On top of that, I think it can also be used more or less interchangeably with the word _švestka _in everyday language, although the latter is more usual.


----------



## Hrdlodus

Great Tchesko's description.
If you want tell about the violet fruit, the best option is "švestka".
(The word "švestka" is used for plum-tree too.)


----------



## Encolpius

So, slivovice is made of slíva and not of švestka? I haven't known that.


----------



## NokFrt

"slivovice" can be made of "švestka" or "slíva" or "bluma". I'm not an expert, but for me is "švestka" the same as "slíva", but the word "švestka" is much more common.


----------



## Tchesko

Encolpius said:


> So, slivovice is made of slíva and not of švestka? I haven't known that.



Well, it is made of _slíva_ which is a subspecies of _švestka_. But anyone will tell you that it is made of _švestka_...
By the way, there is a music festival taking place every year end August in Vizovice (South Moravia) where _slivovice _is made.

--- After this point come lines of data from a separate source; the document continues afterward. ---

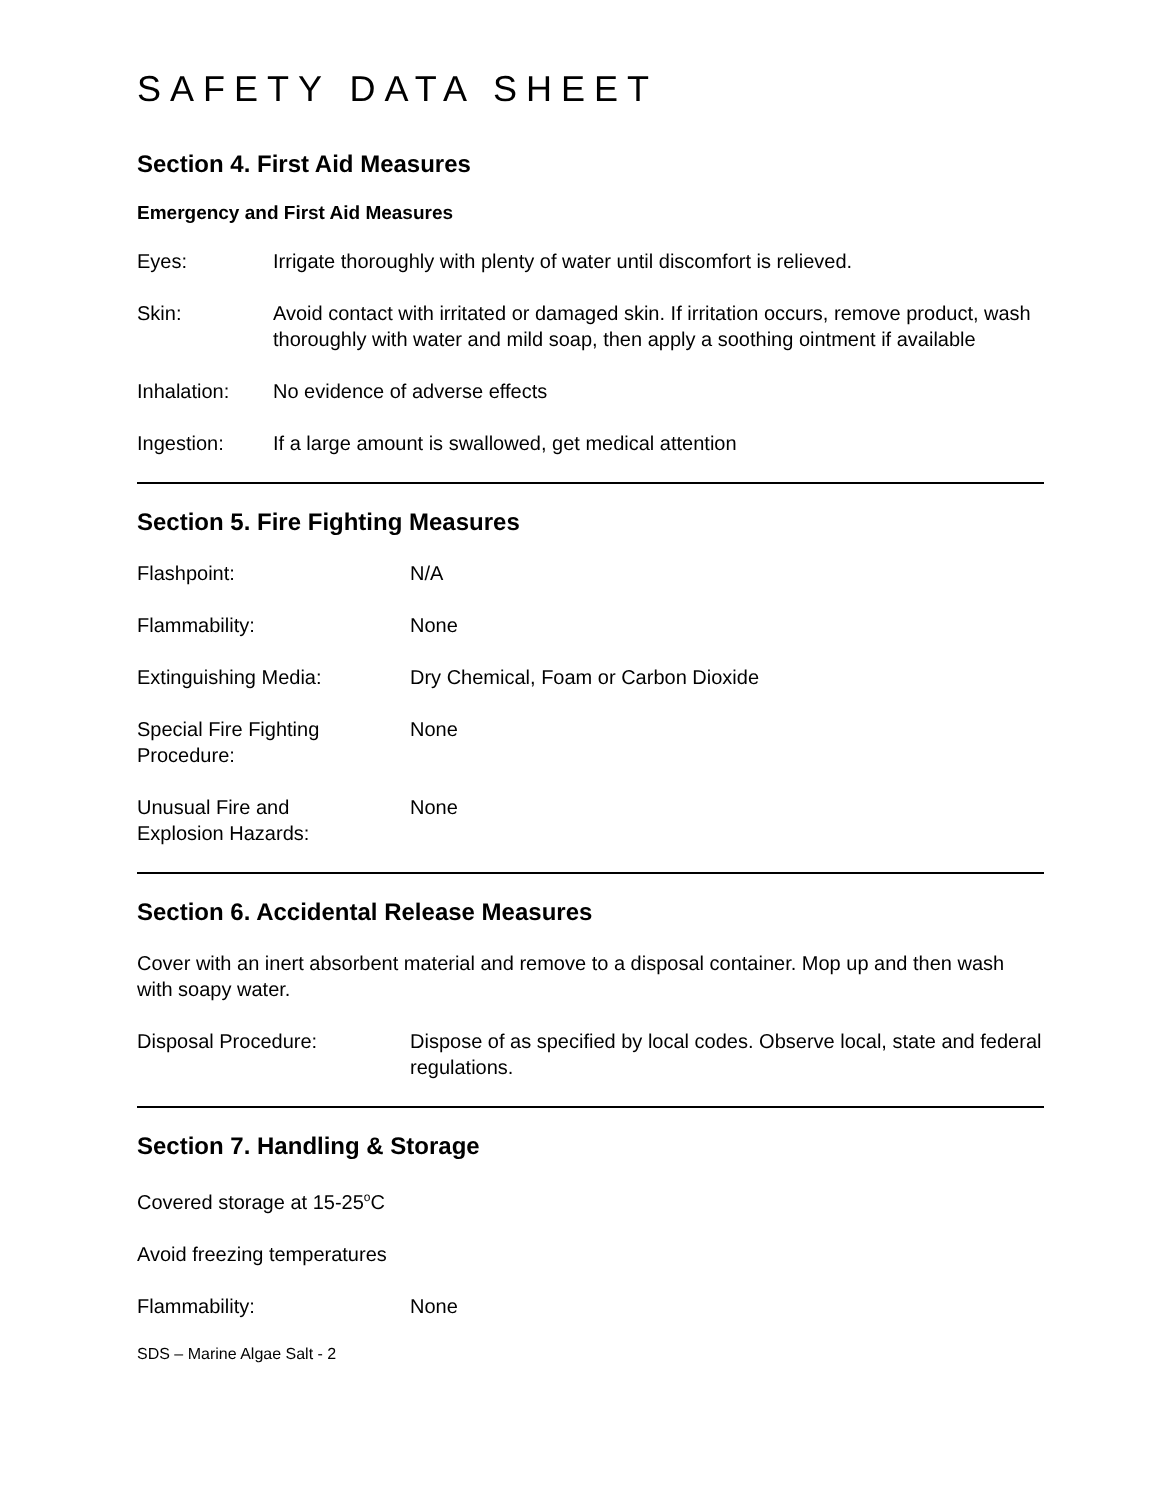SAFETY DATA SHEET
Section 4. First Aid Measures
Emergency and First Aid Measures
Eyes: Irrigate thoroughly with plenty of water until discomfort is relieved.
Skin: Avoid contact with irritated or damaged skin. If irritation occurs, remove product, wash thoroughly with water and mild soap, then apply a soothing ointment if available
Inhalation: No evidence of adverse effects
Ingestion: If a large amount is swallowed, get medical attention
Section 5. Fire Fighting Measures
Flashpoint: N/A
Flammability: None
Extinguishing Media: Dry Chemical, Foam or Carbon Dioxide
Special Fire Fighting
Procedure:
None
Unusual Fire and
Explosion Hazards:
None
Section 6. Accidental Release Measures
Cover with an inert absorbent material and remove to a disposal container. Mop up and then wash with soapy water.
Disposal Procedure: Dispose of as specified by local codes. Observe local, state and federal regulations.
Section 7. Handling & Storage
Covered storage at 15-25<sup>o</sup>C
Avoid freezing temperatures
Flammability: None
SDS – Marine Algae Salt - 2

The festival is called _Trnkobraní _and on its webpage you can read:

_Trnkobraní, které slaví letos již 45 let od svého vzniku, založili  vizovičtí nadšenci, aby oslavili nejvýznamnější plod tohoto regionu -  švestku (valašsky trnku) a její tradiční a oblíbený produkt – pravou  valašskou slivovici.
Trnkobraní, celebrating its 45th anniversary this year, was founded by aficionados from Vizovice__ in order to celebrate the most important fruit of the region -_  švestka_ (_trnka_ in Wallachian dialect) and its__ traditional and popular product - the genuine Wallachian _slivovice_._​
The fact that the word _trnka_ is used regionally to designate _švestka _or_slíva_ sometimes leads to misunderstandings, examples of which can be found online (e.g. here).


----------